Either an actual copy of libusb with a new WebUSB "operating system" backend which calls out from WebAssembly to JavaScript or a new library with the same API as libusb which does the same. This is how all access to web APIs works from WebAssembly.

You don't need to make the interface look like libusb. That's just a convenience for porting existing code that is written against that library. If you just want to use WebUSB from WebAssembly all you need is to provide those pure JavaScript functions that can be called from WebAssembly in order to access it. Eventually this won't be needed but a general mapping between WebAssembly and web APIs exposed to JavaScript has not yet been developed.

MelbourneDeveloper commented 5 years ago

@reillyeon yes, the idea would be to compile libusb with something like Emscripten. https://github.com/kripken/emscripten

Are you saying that there's no theoretical reason why this couldn't be done?

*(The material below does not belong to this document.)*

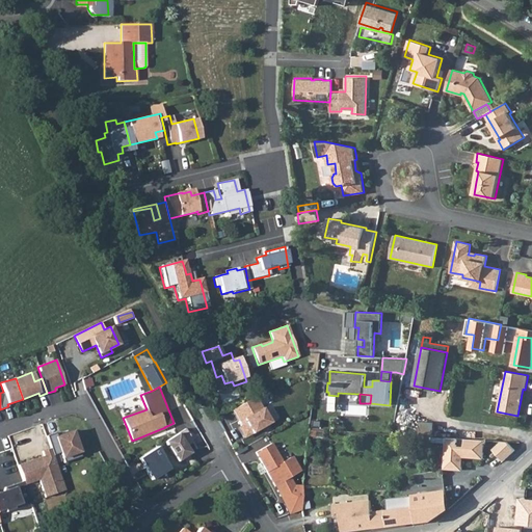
[(264,413),(255,397),(232,410),(240,426),(237,427),(242,435),(249,431),(251,434),(276,420),(270,409),(264,413)]
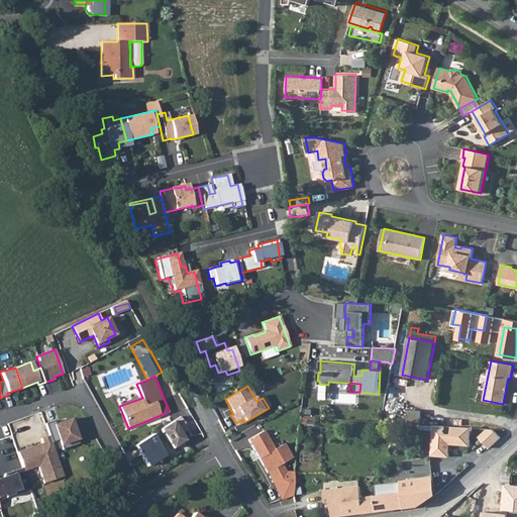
[(180,417),(160,430),(172,449),(185,441),(181,434),(188,430),(180,417)]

reillyeon commented 5 years ago

It absolutely can be done.

MelbourneDeveloper commented 5 years ago

I guess part of what I am asking is, what is special about WebUSB that means that the JavaScript sandbox says "Yep, OK, you can talk to a USB device"?

I take it, nothing?

reillyeon commented 5 years ago

That question doesn't really make sense. WebUSB is a set of functions/objects that allow you to request access to and interact with a USB device. It is the same as an object like XMLHttpRequest that lets you make an HTTP request. It's just functionality provided by the browser for use by JavaScript code.

MelbourneDeveloper commented 5 years ago

Sure. And, I think that if I understand you correctly, a C library like libusb could be compiled to wasm with Emscripten to achieve basically the same thing as WebUSB. Is my interpretation of what you are saying correct, or am I just getting confused?

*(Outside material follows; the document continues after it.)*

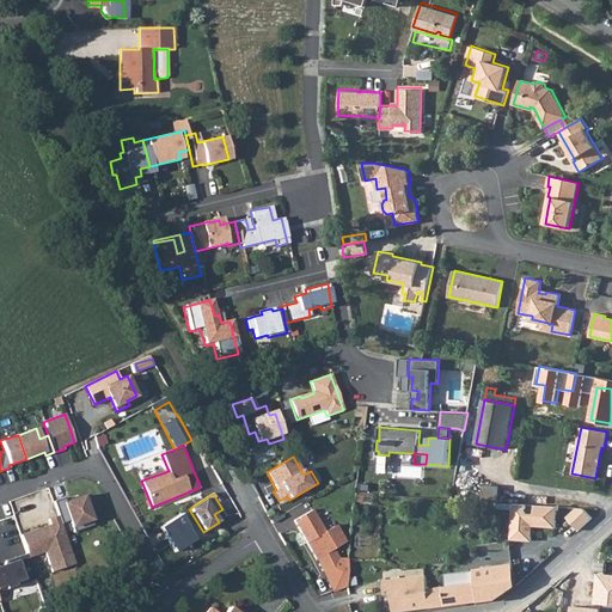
[(65,499),(53,502),(59,516),(61,525),(69,521),(73,532),(93,526),(84,496),(66,502),(65,499)]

MelbourneDeveloper commented 5 years ago

The reason I'm trying to confirm is that a lot of people assume that there's some kind of wall that explicitly blocks JavaScript or Wasm from talking to a USB device. And magically, WebUSB just opens up a hole in that wall so that access can be achieved.

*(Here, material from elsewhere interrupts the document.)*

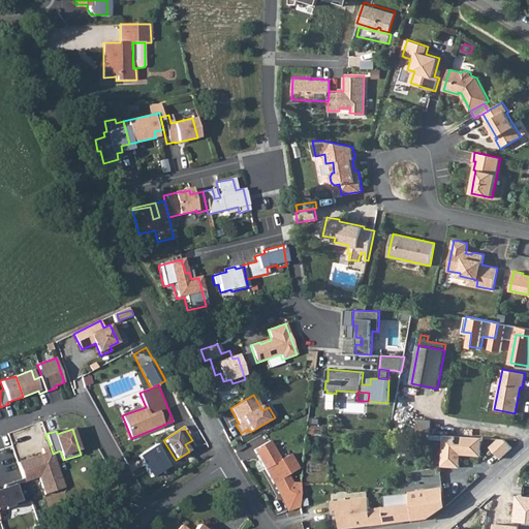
[(484,438),(463,436),(463,443),(456,443),(456,436),(444,435),(442,467),(460,468),(461,456),(481,457),(484,438)]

adriweb commented 5 years ago

Sure. And, I think that if I understand you correctly, a C library like libusb could be compiled to wasm with Emscripten to achieve basically the same thing as WebUSB. Is my interpretation of what you are saying correct, or am I just getting confused?

No, a wasm-compiled libusb that calls (through JS) the WebUSB APIs as its "backend", because it still has to access USB layers somehow.

Possibly more or less like https://github.com/Batov/libusb_chrome_api/tree/master/chrome_app, but with the actual WebUSB APIs used instead of the chrome.usb things if I'm reading correctly.

MelbourneDeveloper commented 5 years ago

That's what I mean. So, WebUSB is the only possible access to USB. Any library that wants to talk to a device - whether it be JavaScript or wasm, needs to use WebUSB, and the Chrome browser will never allow anything other than WebUSB?

reillyeon commented 5 years ago

The reason this question doesn't make sense is that without WebUSB the concept of a USB device does not exist for JavaScript or wasm. Your code could not say "I want to access this USB device" and the browser would say, "no." The question simply could not be asked because the words did not exist in the language until the WebUSB API was defined.

MelbourneDeveloper commented 5 years ago

I think I understand what you are saying. There's nothing lower than WebUSB in the JavaScript/wasm runtime that would allow any library to talk to a USB device.

reillyeon commented 5 years ago

Correct.

MelbourneDeveloper commented 5 years ago

But, following on from your earlier point, I library could be compiled for wasm which routes to WebUSB.